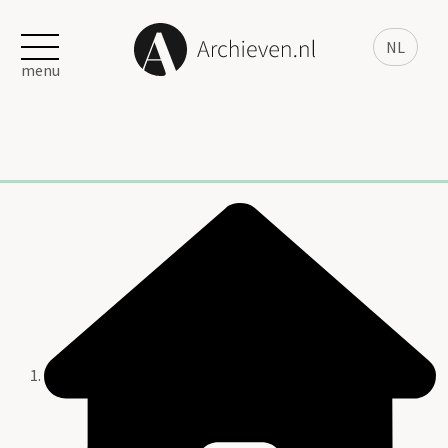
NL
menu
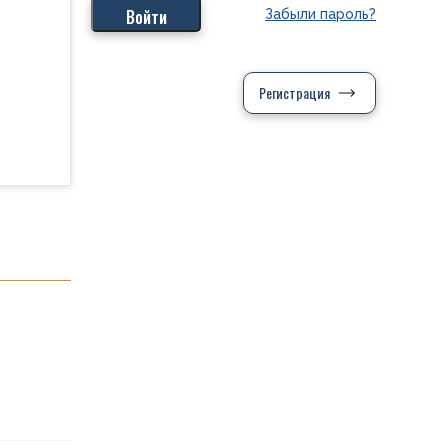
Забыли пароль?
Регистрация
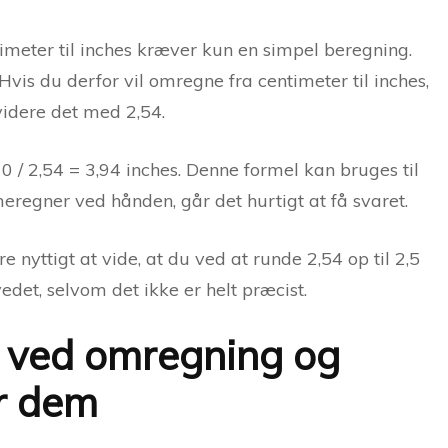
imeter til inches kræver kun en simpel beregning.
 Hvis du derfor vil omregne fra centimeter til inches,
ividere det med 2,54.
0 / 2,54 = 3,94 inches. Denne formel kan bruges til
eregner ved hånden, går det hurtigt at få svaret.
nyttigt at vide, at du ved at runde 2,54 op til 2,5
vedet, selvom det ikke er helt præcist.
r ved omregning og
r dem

================================

## Problem description
Return the number of lines in the data above that include the word "inches", and nothing else.

## Task solution
3